Where a line in the material below has the string "vault", please report it.

* [DATA PROVIDED]
- - - - - - -
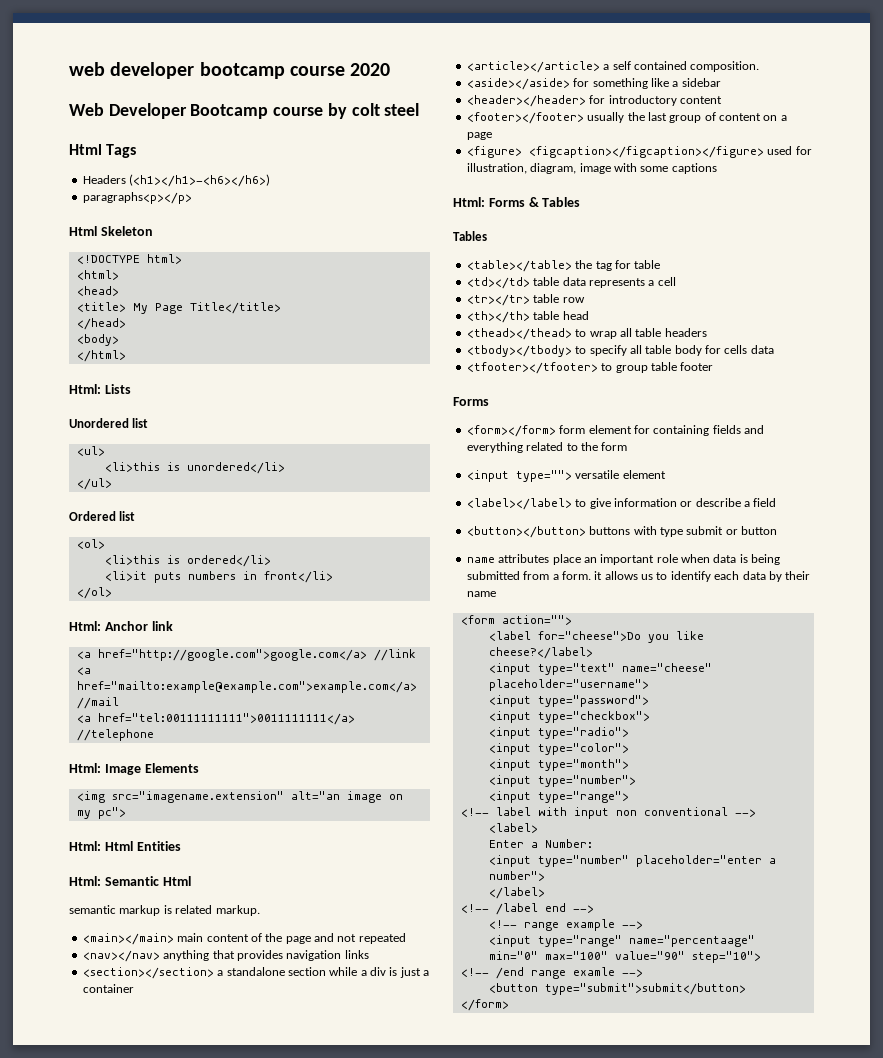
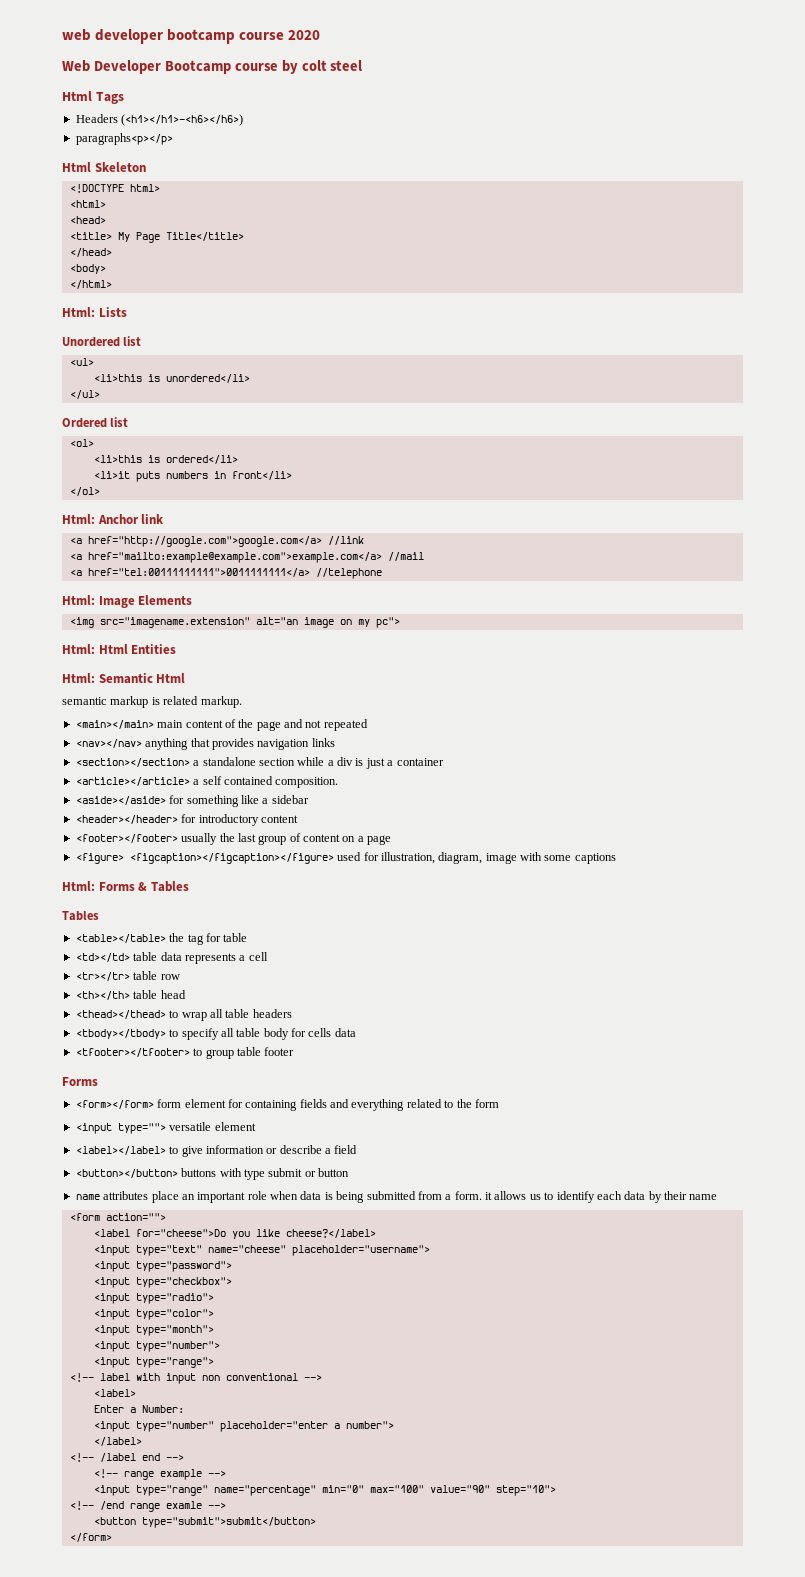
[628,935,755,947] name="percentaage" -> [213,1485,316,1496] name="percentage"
- - - - - - -
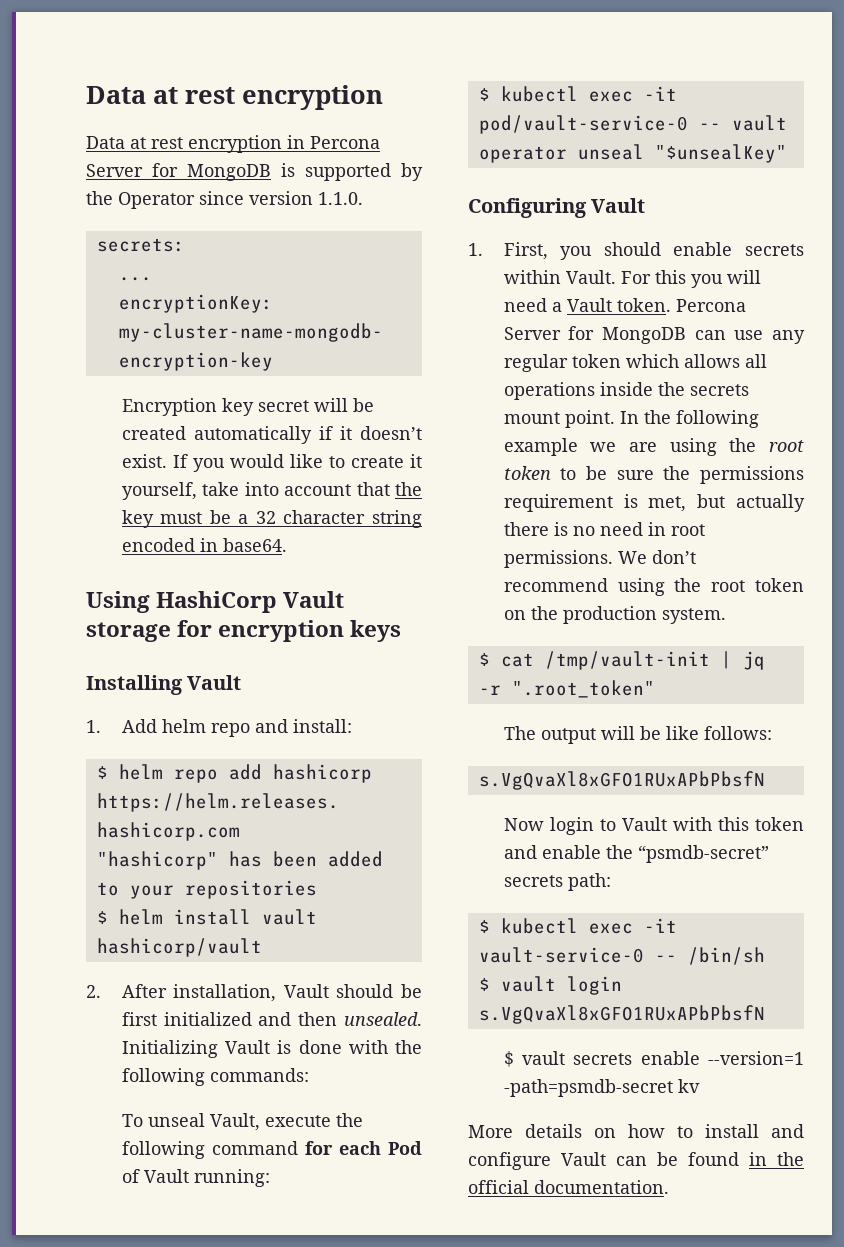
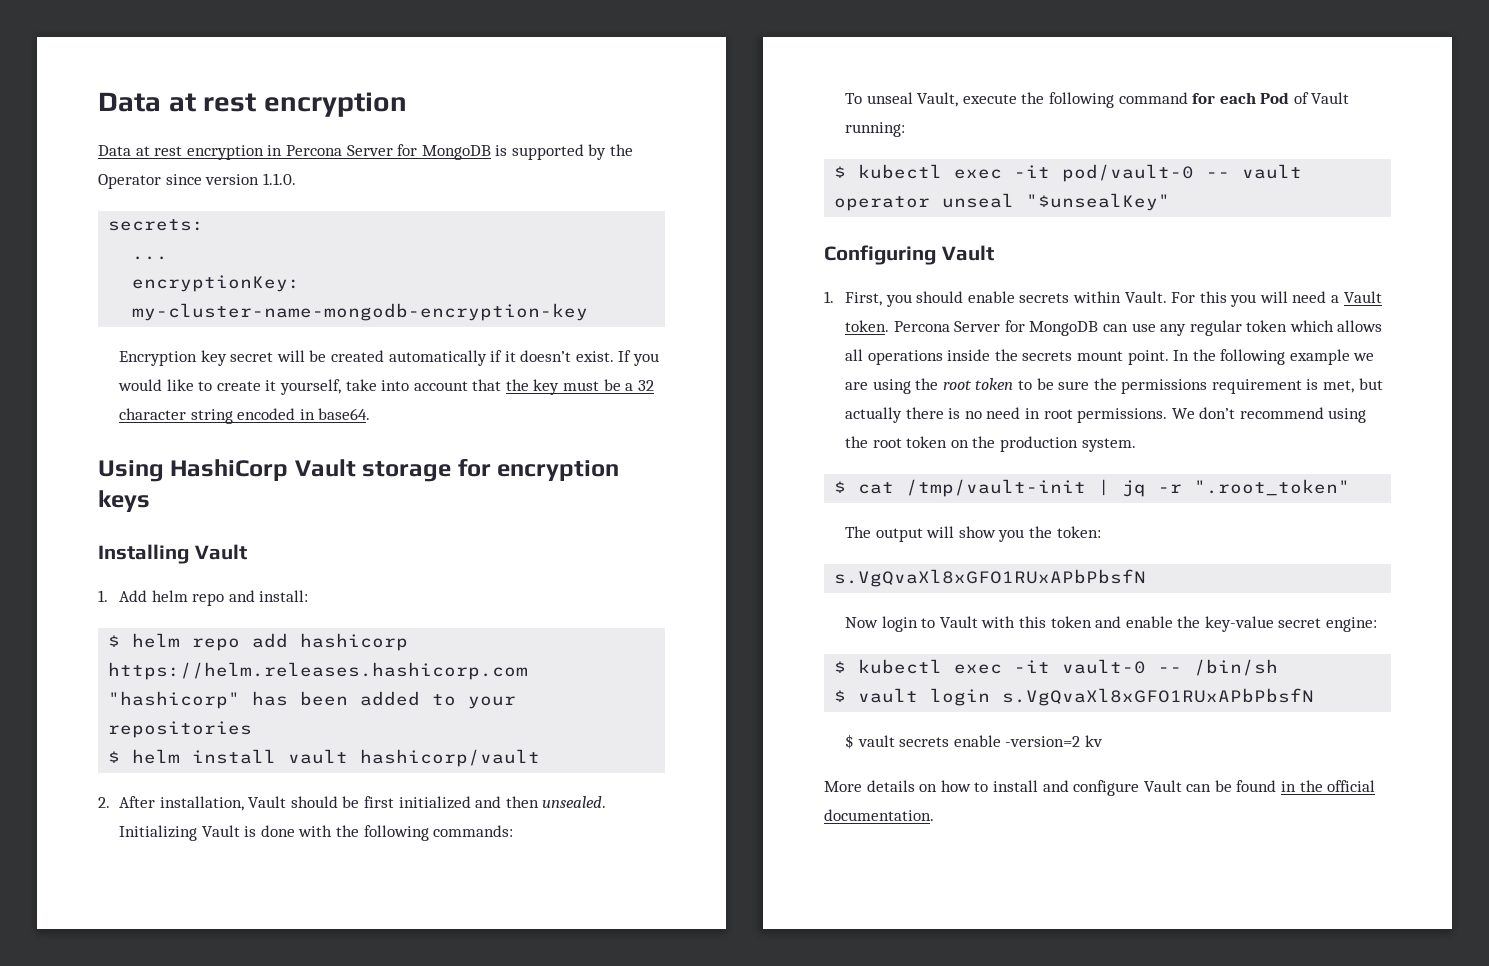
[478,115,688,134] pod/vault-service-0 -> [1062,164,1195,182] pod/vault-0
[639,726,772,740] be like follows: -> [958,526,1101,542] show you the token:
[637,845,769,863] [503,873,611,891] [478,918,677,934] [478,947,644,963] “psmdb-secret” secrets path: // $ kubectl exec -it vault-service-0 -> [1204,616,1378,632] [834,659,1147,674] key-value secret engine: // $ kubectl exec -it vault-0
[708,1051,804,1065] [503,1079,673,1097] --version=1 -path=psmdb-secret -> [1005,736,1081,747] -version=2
- - - - - - -
* [EXERCISE SOLUTION]
[478,115,688,134] pod/vault-service-0 -> [1062,164,1195,182] pod/vault-0
[637,845,769,863] [503,873,611,891] [478,918,677,934] [478,947,644,963] “psmdb-secret” secrets path: // $ kubectl exec -it vault-service-0 -> [1204,616,1378,632] [834,659,1147,674] key-value secret engine: // $ kubectl exec -it vault-0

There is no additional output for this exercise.